For decades, mankind has relied on experimental data gathered by traditional research means to conquer disease. Unfortunately, that can take decades or longer to render results. New artificial intelligence (AI) powered bioinformatics, or computational biology, can predict how diseases and symptoms will react to possible treatments and cures in hours, days or weeks instead.
Indeed, AI can identify potential treatments and cures just as it can model how cells will react to them. Further, AI can also predict disease occurrences and reoccurrences, as well as disease evolution and its effect on current treatments and cures.
Bioinformatics, or computational biology, can do all that just using computational models. It can tap into hidden knowledge in experimental data gathered over many years in seemingly unrelated research projects. Or, it can work from simulated data conjured by scientific minds and couched with known factors such as the rules of physics, genetics, epigenetics, and other qualifying circumstances.
Today, artificial intelligence (AI) technology makes all of that work faster, and it’s also capable of using much larger data sets and solving far more complex problems than human minds can.
However, general artificial intelligence like that which is depicted in science fiction movies does not yet exist. Instead, today we are using subsets of AI, namely machine learning (ML) and deep learning (DL).
The easy to understand video below explains how different technologies are blended together to create more innovations in many different industries, even though it all comes from computational biology.
Advanced analytics and automation complete the modern day “smart” toolbox. All of these tools are extremely powerful and are already changing the human experience in myriad ways. But they also present some challenges too.
The video below is a good, easy-to-understand introduction to the different stages of AI and its achievements and challenges.
While machine learning and other AI tools are already making great strides in medicine, more specialized tools are emerging on the scene at a steady pace. One of the latest is scGen, “an AI-powered tool for predicting a cell's behavior in silico. scGen will help map and study cellular response to disease and treatment beyond experimentally available data,” according to the report in Science Daily.
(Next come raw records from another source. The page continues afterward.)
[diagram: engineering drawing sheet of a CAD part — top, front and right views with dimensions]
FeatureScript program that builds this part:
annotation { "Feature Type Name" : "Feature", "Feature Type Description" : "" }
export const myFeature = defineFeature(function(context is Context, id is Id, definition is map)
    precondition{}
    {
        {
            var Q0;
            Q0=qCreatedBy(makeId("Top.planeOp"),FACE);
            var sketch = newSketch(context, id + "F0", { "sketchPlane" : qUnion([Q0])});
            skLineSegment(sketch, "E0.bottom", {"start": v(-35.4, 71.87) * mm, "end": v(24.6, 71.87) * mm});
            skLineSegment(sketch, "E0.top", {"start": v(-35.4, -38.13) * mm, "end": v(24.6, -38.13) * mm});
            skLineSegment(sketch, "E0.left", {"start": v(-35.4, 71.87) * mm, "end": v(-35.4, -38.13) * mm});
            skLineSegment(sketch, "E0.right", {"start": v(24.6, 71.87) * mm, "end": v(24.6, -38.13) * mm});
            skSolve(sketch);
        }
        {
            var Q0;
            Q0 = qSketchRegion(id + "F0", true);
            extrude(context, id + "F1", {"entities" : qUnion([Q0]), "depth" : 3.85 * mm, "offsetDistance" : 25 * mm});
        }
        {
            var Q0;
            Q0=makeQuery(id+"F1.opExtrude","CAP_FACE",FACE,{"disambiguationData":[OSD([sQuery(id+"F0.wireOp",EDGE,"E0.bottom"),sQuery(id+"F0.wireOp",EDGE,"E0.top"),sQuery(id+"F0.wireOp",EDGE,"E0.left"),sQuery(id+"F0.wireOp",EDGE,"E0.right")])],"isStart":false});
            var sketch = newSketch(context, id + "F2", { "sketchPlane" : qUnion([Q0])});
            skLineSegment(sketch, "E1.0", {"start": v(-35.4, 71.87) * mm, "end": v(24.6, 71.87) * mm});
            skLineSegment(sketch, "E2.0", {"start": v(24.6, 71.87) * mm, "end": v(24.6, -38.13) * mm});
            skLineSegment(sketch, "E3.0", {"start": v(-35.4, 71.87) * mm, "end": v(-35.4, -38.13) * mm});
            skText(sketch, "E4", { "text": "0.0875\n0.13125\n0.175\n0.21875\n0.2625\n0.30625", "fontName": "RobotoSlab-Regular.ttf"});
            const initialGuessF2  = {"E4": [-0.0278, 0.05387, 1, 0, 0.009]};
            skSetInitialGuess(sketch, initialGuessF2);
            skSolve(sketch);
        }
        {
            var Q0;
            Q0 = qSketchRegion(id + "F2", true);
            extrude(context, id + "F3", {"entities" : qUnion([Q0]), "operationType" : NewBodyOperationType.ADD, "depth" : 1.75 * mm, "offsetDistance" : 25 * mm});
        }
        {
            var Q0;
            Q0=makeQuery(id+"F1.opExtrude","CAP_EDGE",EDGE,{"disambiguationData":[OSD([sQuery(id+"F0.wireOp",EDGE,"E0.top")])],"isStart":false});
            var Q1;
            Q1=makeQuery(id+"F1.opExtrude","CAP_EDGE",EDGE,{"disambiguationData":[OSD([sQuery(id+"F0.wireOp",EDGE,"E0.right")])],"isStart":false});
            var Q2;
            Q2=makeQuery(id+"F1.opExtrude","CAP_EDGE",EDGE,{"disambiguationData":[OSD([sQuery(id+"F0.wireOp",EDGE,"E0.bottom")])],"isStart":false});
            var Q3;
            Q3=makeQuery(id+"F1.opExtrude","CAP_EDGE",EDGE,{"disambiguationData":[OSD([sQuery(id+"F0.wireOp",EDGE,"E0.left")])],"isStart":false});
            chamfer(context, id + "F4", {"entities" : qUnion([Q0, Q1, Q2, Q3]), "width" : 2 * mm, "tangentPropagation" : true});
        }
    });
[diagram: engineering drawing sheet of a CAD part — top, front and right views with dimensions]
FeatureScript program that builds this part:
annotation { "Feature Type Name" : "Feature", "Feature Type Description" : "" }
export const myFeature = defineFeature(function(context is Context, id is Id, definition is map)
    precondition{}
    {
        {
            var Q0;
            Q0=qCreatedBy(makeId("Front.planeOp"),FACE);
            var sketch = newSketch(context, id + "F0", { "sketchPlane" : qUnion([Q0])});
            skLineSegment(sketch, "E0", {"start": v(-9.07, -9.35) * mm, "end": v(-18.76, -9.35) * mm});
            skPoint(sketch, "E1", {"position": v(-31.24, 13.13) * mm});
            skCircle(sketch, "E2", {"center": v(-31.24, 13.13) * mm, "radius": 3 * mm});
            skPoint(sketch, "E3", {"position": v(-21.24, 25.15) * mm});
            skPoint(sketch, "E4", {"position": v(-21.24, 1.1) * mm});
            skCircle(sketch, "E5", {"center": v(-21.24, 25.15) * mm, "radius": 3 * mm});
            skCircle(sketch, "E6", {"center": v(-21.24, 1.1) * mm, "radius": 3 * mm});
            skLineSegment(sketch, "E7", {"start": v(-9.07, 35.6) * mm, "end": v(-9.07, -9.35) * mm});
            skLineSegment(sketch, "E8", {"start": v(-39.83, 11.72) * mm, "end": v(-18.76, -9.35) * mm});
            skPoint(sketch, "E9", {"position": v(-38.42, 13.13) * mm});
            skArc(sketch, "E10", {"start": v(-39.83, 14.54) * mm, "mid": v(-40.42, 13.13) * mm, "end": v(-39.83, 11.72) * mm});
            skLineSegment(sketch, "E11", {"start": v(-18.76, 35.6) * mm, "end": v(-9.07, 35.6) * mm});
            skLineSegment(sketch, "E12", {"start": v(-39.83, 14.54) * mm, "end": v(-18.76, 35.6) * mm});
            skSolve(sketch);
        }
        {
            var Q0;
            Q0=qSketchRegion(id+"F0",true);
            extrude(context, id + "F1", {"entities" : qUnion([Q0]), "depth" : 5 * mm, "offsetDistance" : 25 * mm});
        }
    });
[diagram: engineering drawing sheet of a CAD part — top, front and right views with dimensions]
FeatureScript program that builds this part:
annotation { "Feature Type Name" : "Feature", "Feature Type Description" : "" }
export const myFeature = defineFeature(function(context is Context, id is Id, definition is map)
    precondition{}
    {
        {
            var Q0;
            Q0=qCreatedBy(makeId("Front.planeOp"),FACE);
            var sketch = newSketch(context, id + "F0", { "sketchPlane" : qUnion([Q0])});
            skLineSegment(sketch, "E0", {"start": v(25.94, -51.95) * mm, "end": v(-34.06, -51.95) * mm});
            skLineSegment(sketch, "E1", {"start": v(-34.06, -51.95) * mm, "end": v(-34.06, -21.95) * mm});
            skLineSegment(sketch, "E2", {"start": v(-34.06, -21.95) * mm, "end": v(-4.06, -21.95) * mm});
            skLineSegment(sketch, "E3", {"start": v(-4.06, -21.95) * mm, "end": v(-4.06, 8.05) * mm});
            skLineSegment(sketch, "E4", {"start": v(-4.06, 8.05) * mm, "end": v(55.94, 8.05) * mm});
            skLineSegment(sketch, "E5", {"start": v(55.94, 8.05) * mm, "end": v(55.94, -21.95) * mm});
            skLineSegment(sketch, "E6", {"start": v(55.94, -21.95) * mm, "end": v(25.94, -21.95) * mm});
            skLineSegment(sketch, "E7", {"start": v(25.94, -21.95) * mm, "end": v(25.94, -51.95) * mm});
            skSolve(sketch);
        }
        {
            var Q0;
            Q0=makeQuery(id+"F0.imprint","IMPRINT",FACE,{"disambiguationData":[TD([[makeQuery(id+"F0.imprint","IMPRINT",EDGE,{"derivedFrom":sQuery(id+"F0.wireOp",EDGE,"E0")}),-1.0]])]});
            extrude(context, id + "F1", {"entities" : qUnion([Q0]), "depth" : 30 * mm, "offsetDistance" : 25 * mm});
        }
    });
The interesting twist in scGen’s development is the discovery that smaller is better, at least in this case. Scientists recently discovered that the large-scale atlases of healthy human organs in the Human Cell Atlas isn’t going to cut it in making disease characterizations and treatments. That’s because there are too many disease possibilities and variations impacting organs to scale the analyses. But that’s not to say that the many aspects of the Human Cell Atlas are not useful. The video below explains how important this reference map, this Atlas, is.
However, by refocusing computations at the cellular level, disease and cell reactions can generally be more readily seen and understood.
"For the first time, we have the opportunity to use data generated in one model system such as mouse and use the data to predict disease or therapy response in human patients," said Mohammad Lotfollahi, PhD student (Helmholtz Zentrum München and Technische Universität München).
One of the central goals of computational biology is “accurately modeling cellular response to perturbations, e.g. disease, compounds, genetic interventions,” say the scGen scientists.
“Although models based on statistical and mechanistic approaches exist, no machine-learning based solution viable for unobserved, high-dimensional phenomena has yet been available. In addition, scGen is the first tool that predicts cellular response out-of-sample. This means that scGen, if trained on data that capture the effect of perturbations for a given system, is able to make reliable predictions for a different system,” the report explains.
Beyond scGen and other modern-day AI tools, work is continuing to create computing approaches that can predict diseases that don’t exist today and thus for which specific data are not available. Inference based on sophisticated simulated data will likely outweigh empirical data in the computations at that point. But the payoffs could be very high, particularly in prevention.
In the short-term things like flu vaccines will improve because the predictions for this year’s reigning strain will be more accurate. But in the long-term, it means that cures or genetic “tweaking” can prevent a predicted new disease from ever getting a hold on humans. That scenario is theoretical at the moment, but few doubt its inevitability.